Measuring Asymmetric latency via NTP, part 2

See the first part for the math

Let's use a third party (stratum 2) observer to compare the stratum 1 NTP clocks.

Round trip times

First, a graph of the $rtt times from the third party to various stratum 1 NTP clocks. This is best to be both flat and as low as possible. But flat is more important. You can see that the NTP clock behind the cable modem "sandfish" is not very flat, and has a 4.2ms standard deviation.

NTP Offsets

Next, NTP's recorded clock offsets. The "smq", "lon", and "your" clocks all move in same direction at the same time, and are mostly mirrors of each other.

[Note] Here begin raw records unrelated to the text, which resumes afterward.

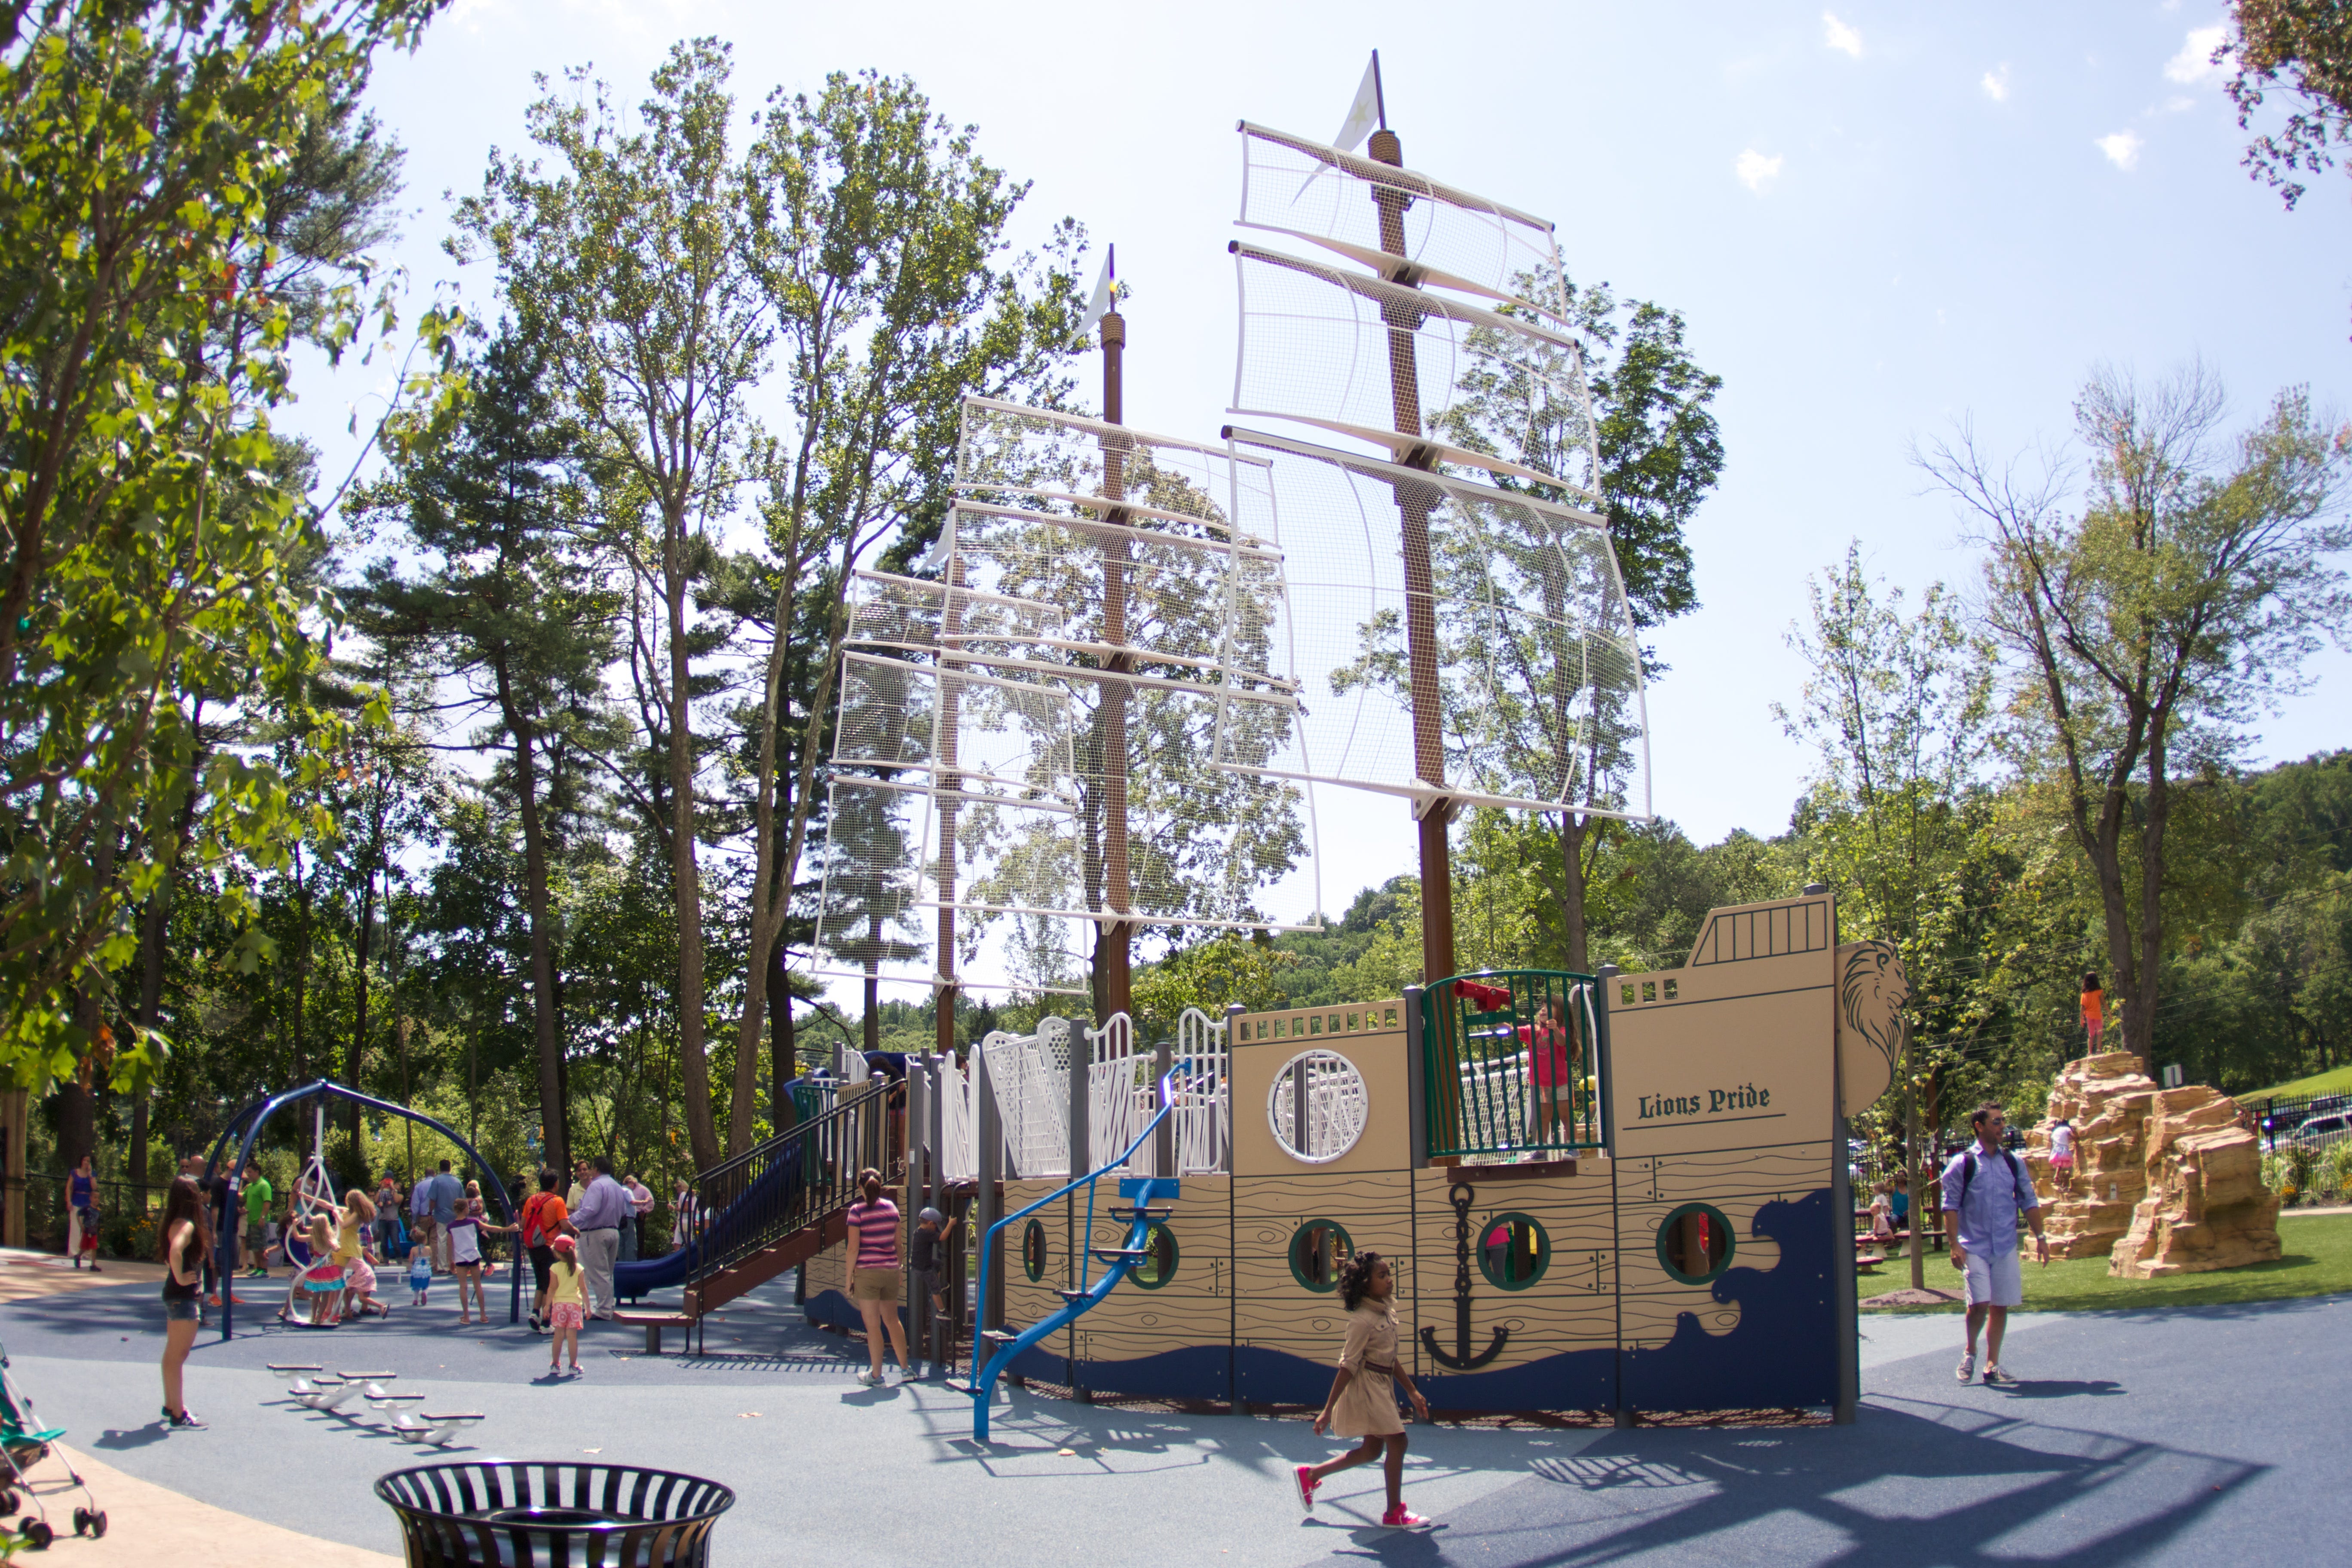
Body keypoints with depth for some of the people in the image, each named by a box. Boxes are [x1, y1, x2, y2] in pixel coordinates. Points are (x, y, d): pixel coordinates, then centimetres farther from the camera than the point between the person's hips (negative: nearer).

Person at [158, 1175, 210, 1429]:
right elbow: (175, 1250, -39)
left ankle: (170, 1407, 29)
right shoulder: (186, 1225, -19)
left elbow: (169, 1251, 29)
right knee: (177, 1356, -5)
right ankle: (178, 1416, -2)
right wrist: (180, 1278, -27)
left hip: (176, 1296, 10)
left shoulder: (178, 1222, 10)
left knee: (173, 1354, 18)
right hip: (183, 1296, -10)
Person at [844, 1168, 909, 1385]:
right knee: (892, 1320, 18)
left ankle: (876, 1374, 8)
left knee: (873, 1325, 2)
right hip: (890, 1271, 5)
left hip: (866, 1272, -5)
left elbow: (853, 1248, -11)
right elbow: (898, 1243, 10)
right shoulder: (891, 1208, 4)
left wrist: (849, 1278, -5)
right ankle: (904, 1368, 23)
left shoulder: (857, 1211, -9)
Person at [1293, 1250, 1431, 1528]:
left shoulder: (1387, 1310, 7)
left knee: (1372, 1450, 14)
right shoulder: (1363, 1319, -20)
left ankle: (1310, 1474, 25)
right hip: (1367, 1384, -10)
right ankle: (1394, 1513, 8)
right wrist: (1328, 1410, -19)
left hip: (1383, 1385, 10)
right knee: (1397, 1441, -6)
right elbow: (1348, 1366, -21)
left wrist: (1412, 1392, 20)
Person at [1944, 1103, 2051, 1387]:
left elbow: (2029, 1201, 13)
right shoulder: (1963, 1163, -4)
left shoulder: (2012, 1163, 9)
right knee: (1980, 1303, -14)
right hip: (1974, 1248, -4)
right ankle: (1970, 1351, 11)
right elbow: (1950, 1205, -5)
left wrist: (2040, 1238, 7)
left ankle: (1992, 1366, 15)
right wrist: (1955, 1245, -12)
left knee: (2000, 1306, 5)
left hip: (2006, 1247, 4)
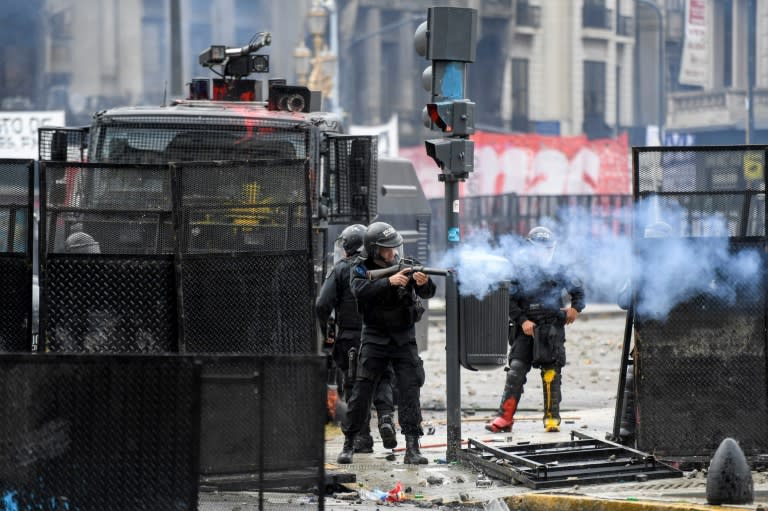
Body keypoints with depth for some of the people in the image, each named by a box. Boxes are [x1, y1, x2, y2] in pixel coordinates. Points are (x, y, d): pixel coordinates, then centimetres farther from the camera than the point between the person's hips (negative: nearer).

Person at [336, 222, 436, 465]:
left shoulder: (405, 266, -2)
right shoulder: (361, 270, -5)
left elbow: (427, 293, -13)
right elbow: (361, 291, -26)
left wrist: (424, 283, -36)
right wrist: (389, 281, -38)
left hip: (404, 338, 1)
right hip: (375, 338, -1)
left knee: (410, 390, -9)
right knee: (362, 389, -4)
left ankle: (412, 447, -9)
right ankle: (348, 444, 7)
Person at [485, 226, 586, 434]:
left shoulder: (558, 271, 7)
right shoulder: (519, 271, 2)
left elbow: (577, 289, 21)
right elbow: (509, 300, 1)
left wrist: (576, 308, 6)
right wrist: (522, 321, -9)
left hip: (552, 330, 1)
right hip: (525, 330, -1)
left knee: (551, 374, -1)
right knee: (516, 371, -8)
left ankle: (552, 417, 6)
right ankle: (505, 418, -10)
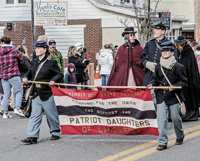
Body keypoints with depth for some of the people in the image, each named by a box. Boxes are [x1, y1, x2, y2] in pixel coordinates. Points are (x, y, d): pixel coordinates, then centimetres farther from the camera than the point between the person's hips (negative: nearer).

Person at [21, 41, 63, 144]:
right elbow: (29, 73, 21)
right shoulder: (33, 62, 11)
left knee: (51, 115, 6)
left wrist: (53, 80, -21)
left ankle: (55, 133, 24)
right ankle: (32, 137, -5)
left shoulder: (51, 63, -6)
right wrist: (26, 77, -1)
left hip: (48, 94, -5)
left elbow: (60, 75, -3)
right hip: (36, 93, 5)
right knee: (35, 116, -1)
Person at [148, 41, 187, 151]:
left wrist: (174, 87, -18)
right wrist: (151, 84, -2)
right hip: (161, 96, 3)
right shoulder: (158, 66, 6)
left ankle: (180, 136, 35)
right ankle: (162, 142, -8)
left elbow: (184, 82, -3)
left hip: (174, 97, -2)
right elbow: (155, 79, 19)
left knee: (175, 118, 7)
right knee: (161, 118, -9)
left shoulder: (178, 67, -6)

By comparison, the "sandfish" clock moves as mostly noise.

DOCSIS upstream

If we compare the "sandfish" clock's $response_latency to the other clock's offsets, it doesn't match very well. This is the modem-to-internet direction. The other clocks are shifted by a static 17.235ms and 18.235ms.

DOCSIS downstream

If we compare the "sandfish" clock's $request_latency to the other clock's offsets, it fits very well. It has more noise (jitter) than the other clocks, but the overall pattern is easy to see. The other clocks are shifted a static 6.175ms and 5.175ms. This is the internet-to-modem direction.

Summary

The round trip time averages 23.4ms. If this third party observer has the proper offset (and it might not), it takes 5.2ms for the request to arrive and 18.2ms for the response to return. The path the request takes is over Hurricane Electric and the response goes over TeliaSonera.